**Provided passage:**
────

= Bandgap voltage reference =

Reference voltage independent of temperature

A bandgap voltage reference is a voltage reference circuit widely used in integrated circuits. It produces an almost constant voltage corresponding to the particular semiconductor's theoretical band gap, with very little fluctuations from variations of power supply, electrical load, time, temperature (as of 1999, they typically have an initial error of 0.5–1.0% and a temperature coefficient of 25–50 ppm/°C).

David Hilbiber of Fairchild Semiconductor filed a patent in 1963 and published this circuit concept in 1964. Bob Widlar, Paul Brokaw and others followed up with other commercially-successful versions.

==Operation==

Circuit of a Brokaw bandgap reference

Characteristic and balance point of T1 and T2

The voltage difference between two p–n junctions (e.g. diodes), operated at different current densities, is used to generate a current that is proportional to absolute temperature (PTAT) in a resistor. This current is used to generate a voltage in a second resistor. This voltage in turn is added to the voltage of one of the junctions (or a third one, in some implementations). The voltage across a diode operated at constant current is complementary to absolute temperature (CTAT), with a temperature coefficient of approximately −2 mV/K. If the ratio between the first and second resistor is chosen properly, the first order effects of the temperature dependency of the diode and the PTAT current will cancel out.

Although silicon's (Si) band gap at 0 K is technically 1.165 eV, the circuit essentially linearly extrapolates the bandgap–temperature curve to determine a slightly higher but precise reference around 1.2–1.3 V (the specific value depends on the particular technology and circuit design); the remaining voltage change over the operating temperature of typical integrated circuits is on the order of a few millivolts. This temperature dependency has a typical parabolic residual behavior since the linear (first order) effects are chosen to cancel.

────

**Collected material:**

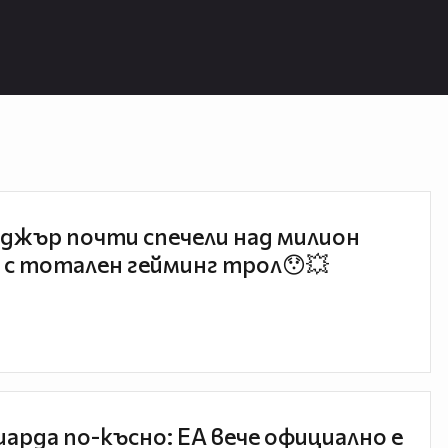
джър почти спечели над милион
 с тотален гейминг трол😯💥
иарда по-късно: EA вече официално е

────

**Work instructions:**
Set down the stretch of the bandgap reference text from "A bandgap voltage" through "other commercially-successful versions.", keeping every word as it appears. The lines that come after the bandgap reference text stand as material of their own.

**Task result:**
A bandgap voltage reference is a voltage reference circuit widely used in integrated circuits. It produces an almost constant voltage corresponding to the particular semiconductor's theoretical band gap, with very little fluctuations from variations of power supply, electrical load, time, temperature (as of 1999, they typically have an initial error of 0.5–1.0% and a temperature coefficient of 25–50 ppm/°C).

David Hilbiber of Fairchild Semiconductor filed a patent in 1963 and published this circuit concept in 1964. Bob Widlar, Paul Brokaw and others followed up with other commercially-successful versions.